Al ver el desastroso matrimonio que llevaron sus padres, Andrew Clayton, vizconde de Torrington, decidió que nunca se casaría para así no cometer los mismos errores que ellos. Por supuesto, sus planes conllevan el mantenerse alejado de cualquier jovencita casadera, dentro de las que se encuentra incluida lady Lucinde, una de las amigas de su prima. Sin embargo, no puede evitar encontrarse en cada ocasión con ella, que con su belleza, su carácter y sus respuestas mordaces hace que en cada nuevo encuentro le sea más y más difícil mantener a raya la atracción que surge entre ellos.
Si tan solo no la hubiese besado y probado aquellos deliciosos labios...

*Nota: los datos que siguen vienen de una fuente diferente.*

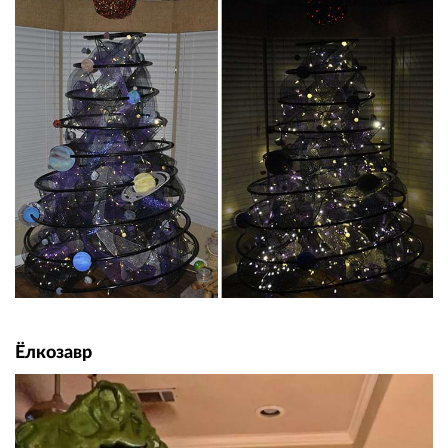
Ёлкозавр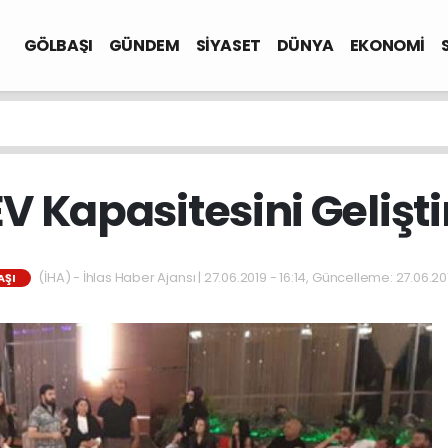
GÖLBAŞI
GÜNDEM
SİYASET
DÜNYA
EKONOMİ
 Kapasitesini Geliştir
(İHA) - İhlas Haber Ajansı | 27.06.2019 - 16:14, Güncelleme: 27.06.201
AŞI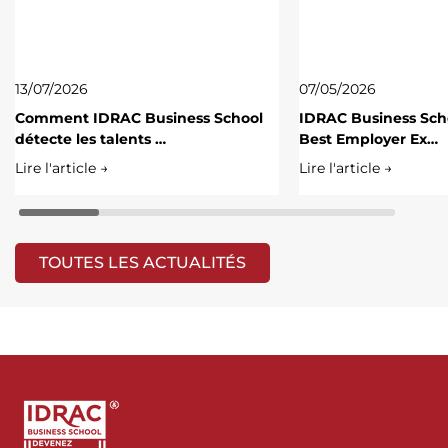
13/07/2026
07/05/2026
Comment IDRAC Business School
IDRAC Business Scho
détecte les talents …
Best Employer Ex…
Lire l'article →
Lire l'article →
TOUTES LES ACTUALITÉS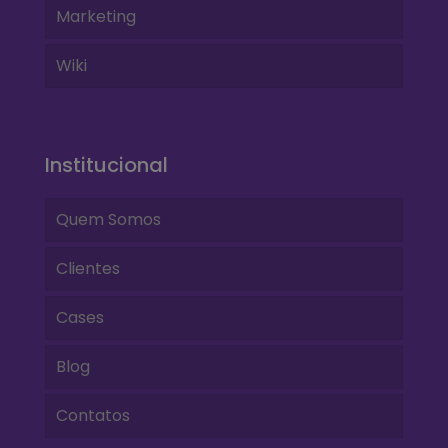
Marketing
Wiki
Institucional
Quem Somos
Clientes
Cases
Blog
Contatos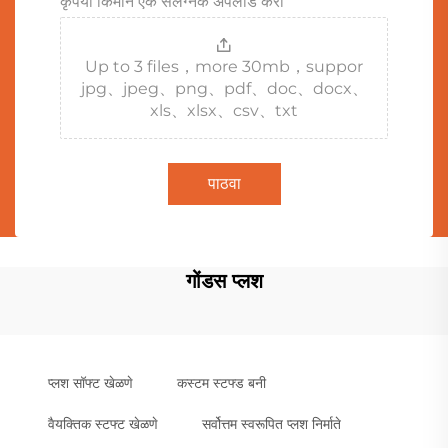
कृपया किमान एक संलग्नक अपलोड करा
Up to 3 files，more 30mb，suppor
jpg、jpeg、png、pdf、doc、docx、
xls、xlsx、csv、txt
पाठवा
गोंडस प्लश
प्लश सॉफ्ट खेळणे
कस्टम स्टफ्ड बनी
वैयक्तिक स्टफ्ट खेळणे
सर्वोत्तम स्वरूपित प्लश निर्माते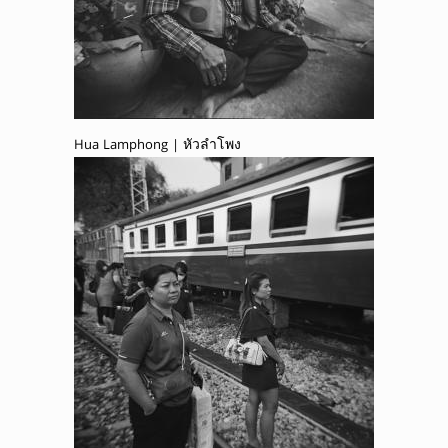
Hua Lamphong | หัวลำโพง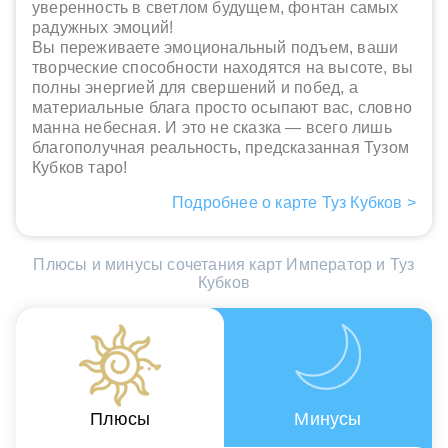
уверенность в светлом будущем, фонтан самых
радужных эмоций!
Вы переживаете эмоциональный подъем, ваши
творческие способности находятся на высоте, вы
полны энергией для свершений и побед, а
материальные блага просто осыпают вас, словно
манна небесная. И это не сказка — всего лишь
благополучная реальность, предсказанная Тузом
Кубков таро!
Подробнее о карте Туз Кубков >
Плюсы и минусы сочетания карт Император и Туз
Кубков
Плюсы
Минусы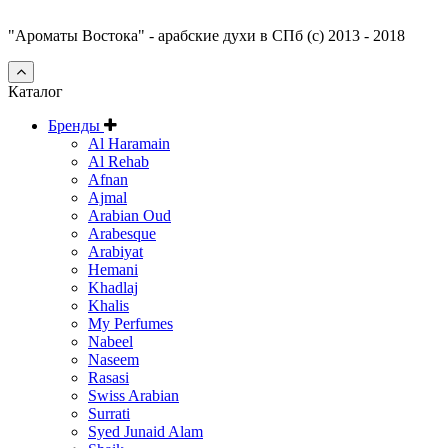
"Ароматы Востока" - арабские духи в СПб (c) 2013 - 2018
Каталог
Бренды
Al Haramain
Al Rehab
Afnan
Ajmal
Arabian Oud
Arabesque
Arabiyat
Hemani
Khadlaj
Khalis
My Perfumes
Nabeel
Naseem
Rasasi
Swiss Arabian
Surrati
Syed Junaid Alam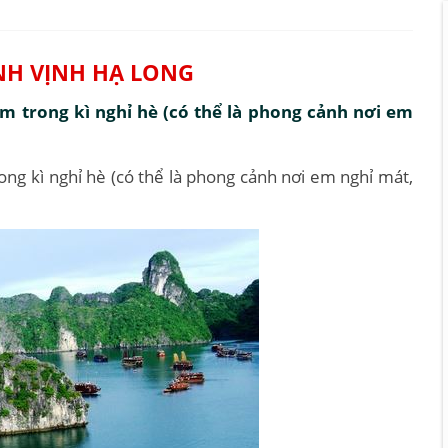
NH VỊNH HẠ LONG
 trong kì nghỉ hè (có thể là phong cảnh nơi em
.
g kì nghỉ hè (có thể là phong cảnh nơi em nghỉ mát,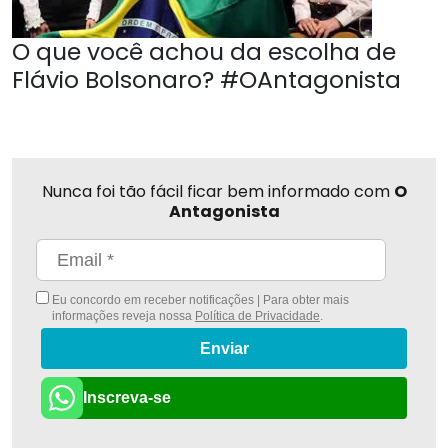
O que você achou da escolha de
Flávio Bolsonaro? #OAntagonista
Nunca foi tão fácil ficar bem informado com
O
Antagonista
Eu concordo em receber notificações | Para obter mais
informações reveja nossa
Política de Privacidade
.
Enviar
Inscreva-se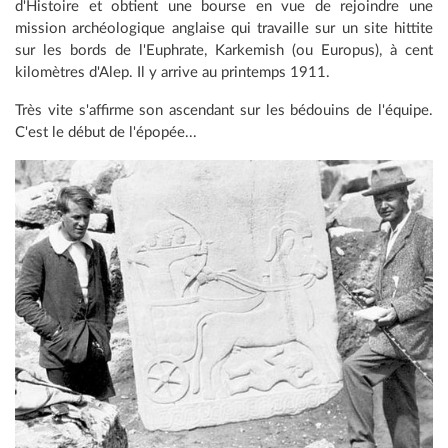
d'Histoire et obtient une bourse en vue de rejoindre une
mission archéologique anglaise qui travaille sur un site hittite
sur les bords de l'Euphrate, Karkemish (ou Europus), à cent
kilomètres d'Alep. Il y arrive au printemps 1911.
Très vite s'affirme son ascendant sur les bédouins de l'équipe.
C'est le début de l'épopée...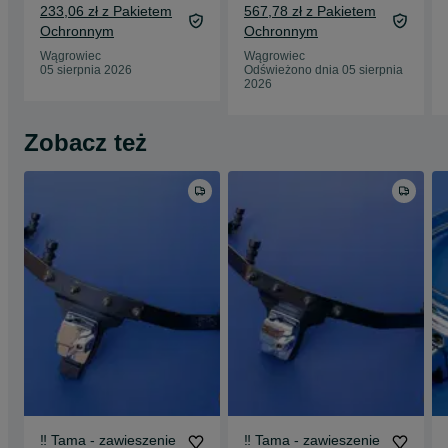
233,06 zł z Pakietem
567,78 zł z Pakietem
Ochronnym
Ochronnym
Wągrowiec
Wągrowiec
05 sierpnia 2026
Odświeżono dnia 05 sierpnia
2026
Zobacz też
‼️ Tama - zawieszenie
‼️ Tama - zawieszenie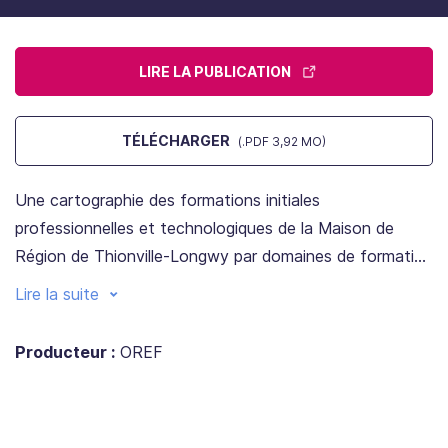
LIRE LA PUBLICATION
TÉLÉCHARGER
(.PDF 3,92 MO)
Une cartographie des formations initiales
professionnelles et technologiques de la Maison de
Région de Thionville-Longwy par domaines de formation
du niveau 3 au niveau 5 (tableaux et cartes détaillées)
Lire la suite
Producteur :
OREF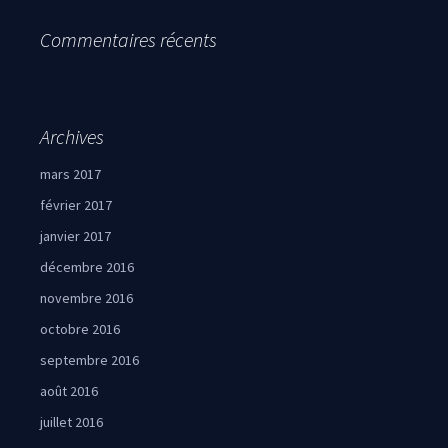
Commentaires récents
Archives
mars 2017
février 2017
janvier 2017
décembre 2016
novembre 2016
octobre 2016
septembre 2016
août 2016
juillet 2016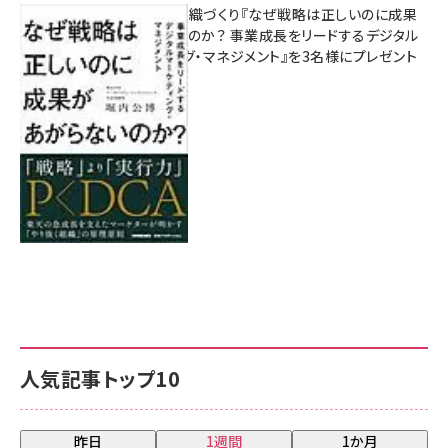
成果を生む組織づくり『なぜ戦略は正しいのに成果
があがらないのか？ 事業成長をリードするデジタル
マーケティング・マネジメント』を3名様にプレゼント
8月7日 10:00
人気記事トップ10
昨日
1週間
1か月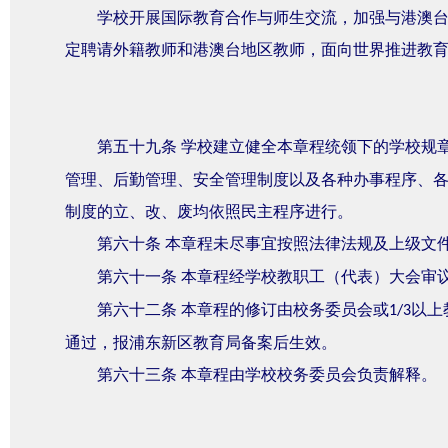
学校开展国际教育合作与师生交流，加强与港澳
定聘请外籍教师和港澳台地区教师，面向世界推进教
第五十九条
学校建立健全本章程统领下的学校规
管理、后勤管理、安全管理制度以及各种办事程序、
制度的立、改、废均依照民主程序进行。
第六十条
本章程未尽事宜按照法律法规及上级文
第六十一条
本章程经学校教职工（代表）大会审
第六十二条
本章程的修订由校务委员会或
以上
1/3
通过，报浦东新区教育局备案后生效。
第六十三条
本章程由学校校务委员会负责解释。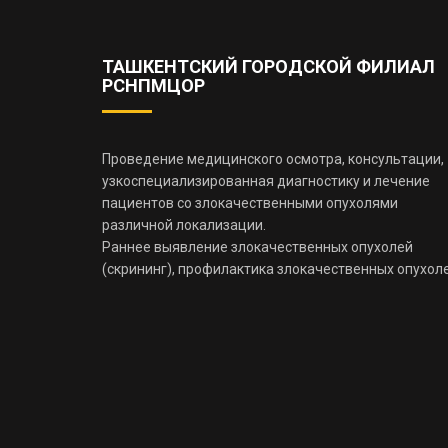
ТАШКЕНТСКИЙ ГОРОДСКОЙ ФИЛИАЛ
РСНПМЦОР
Проведение медицинского осмотра, консультации,
узкоспециализированная диагностику и лечение
пациентов со злокачественными опухолями
различной локализации.
Раннее выявление злокачественных опухолей
(скрининг), профилактика злокачественных опухоле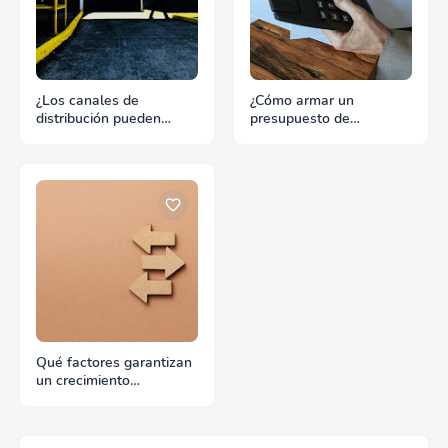
¿Los canales de
¿Cómo armar un
distribución pueden
presupuesto de
hundir un buen producto
promoción para
de exportación?
exportación sin
desperdiciar recursos?
Qué factores garantizan
un crecimiento
continuado en
exportación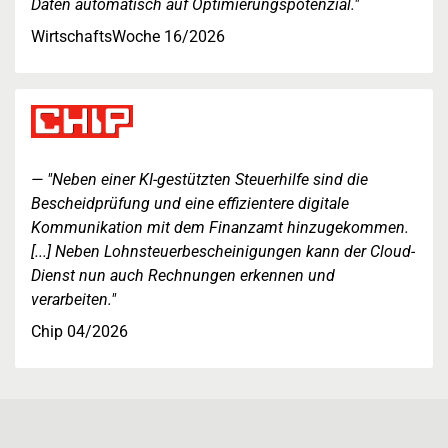
Daten automatisch auf Optimierungspotenzial."
WirtschaftsWoche 16/2026
"Neben einer KI-gestützten Steuerhilfe sind die
Bescheidprüfung und eine effizientere digitale
Kommunikation mit dem Finanzamt hinzugekommen.
[...] Neben Lohnsteuerbescheinigungen kann der Cloud-
Dienst nun auch Rechnungen erkennen und
verarbeiten."
Chip 04/2026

Cuando lo ví en Amazon no me causó una gran impresión, pero decidí darle una oportunidad. No me arrepiento. No es el libro del año y está lejos de serlo, pero de igual manera me gustó un montón. Tiene buena trama, personajes carismáticos (tanto los principales como los secundarios, de los que espero haga historia), y diálogos ingeniosos y divertidos que me hicieron reír. Si bien la historia da un giro que la alarga y el que no me esperaba, fue bastante bueno e influyó en el desarrollo de los personajes. Fue agradable leer este libro del que no esperaba mucho.